ASSIGNMENT |
Look through the listing for the word "строительных". Copy each line that has it.

SOURCE RECORDS |

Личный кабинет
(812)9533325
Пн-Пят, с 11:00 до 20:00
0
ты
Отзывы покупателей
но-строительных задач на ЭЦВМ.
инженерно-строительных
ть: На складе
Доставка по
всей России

EXERCISE RESULT |
но-строительных задач на ЭЦВМ.
инженерно-строительных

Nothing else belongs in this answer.